Haozous feels grateful to have been able to continue working from home. These days, she deals with fatigue and brain fog, along with regular cold symptoms like sore throat, low-grade headache and a run-down, stuffy feeling. She spends weekends recuperating so she can make it through the work week, and worries about getting sicker or experiencing chronic repercussions from COVID-19.
“I’m just trying to work and keep doing as many hours as I can now, just in case. And I’m not making any big purchases, or making any plans to move or anything,” Haozous said. The amount of money it will eventually cost to send her two teen sons to college is “horrifying,” she added, “and this is not the time for me to be sick and not be able to work extra hours to save up as much as possible.”
She has not, however, gone out of her way to seek treatment for her ongoing symptoms. Haozous recalls attending a conference session on long haulers, where she learned many of them had no “measurable clinical indicators.” After that, she said, she decided she didn’t want to undergo expensive and time-consuming scans and tests only to undermine her own credibility in the eyes of the healthcare system.
“I really hope that we can get attention to this problem, and I really hope that it happens soon,” she said.
‘My world was turned upside down’
Nicole, a 34-year-old in the Washington, D.C. area who asked to be identified only by her middle name to avoid potential repercussions from her employer, married her husband the fall before the pandemic hit. But the trials of 2020 meant they would burn through their honeymoon fund to pay bills, and put their plans for having kids on hold.
“We went from this really high point in our lives with really our whole future ahead of us,” she said, “into this hellfire of a year.”
Nicole tested positive for the virus in September; she endured a relatively mild case, though the symptoms “were no cake walk.” But toward the end of her illness, she began experiencing excruciating migraines that put her out of commission for a day or two. Extreme fatigue and brain fog also set in. “As a healthy 34-year-old woman, it was like my world was turned upside down,” said Nicole, who was previously a “highly active” barre instructor.
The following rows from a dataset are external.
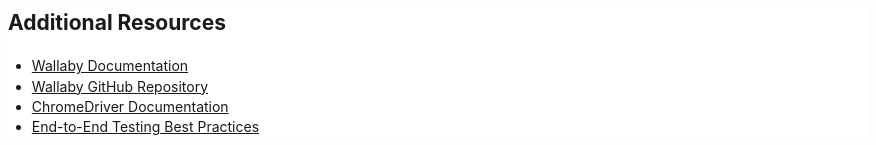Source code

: ## Additional Resources

- [Wallaby Documentation](https://hexdocs.pm/wallaby/readme.html)
- [Wallaby GitHub Repository](https://github.com/elixir-wallaby/wallaby)
- [ChromeDriver Documentation](https://chromedriver.chromium.org/getting-started)
- [End-to-End Testing Best Practices](https://www.browserstack.com/guide/end-to-end-testing)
Nicole was unable to work from mid-September through late January, and while she was able to take some time off through her employer, she was denied short-term disability benefits because Long Covid wasn’t recognized as a disability. Losing about two months’ worth of wages meant monetary wedding gifts, savings and their honeymoon fund went toward bills and mortgage payments.
“I feel so thankful that we did have that, because I know so many others are in much worse circumstances,” she said. Still, financial uncertainty bred depression and anxiety, she added.
Nicole, who has paid nearly $5,000 out of pocket for various tests, visits, medications and supplements, still has about $2,000 in medical debt. She and her husband have delayed planning for their first child, opting to wait until her health improves, their finances stabilize, and they have an opportunity to travel before growing their family.
The migraines seem to be coming less frequently of late. Nicole often has trouble falling or staying asleep. She’s participating in a COVID-19 recovery program that offers long haulers services from a range of specialists; while many of her tests have come back “normal,” neuropsychological tests have shown cognitive impairments with her memory. “They were explaining to me that registering and uncoding things has become really difficult for me,” she said. “New information hasn’t been sticking.”
Nicole said her mind goes to dark places sometimes. But she feels hopeful when she sees members of her long-hauler Facebook support group “graduate” and leave the group because their condition has improved.
“Some people are getting better,” she said. “Those are the things that I try to cling on to.”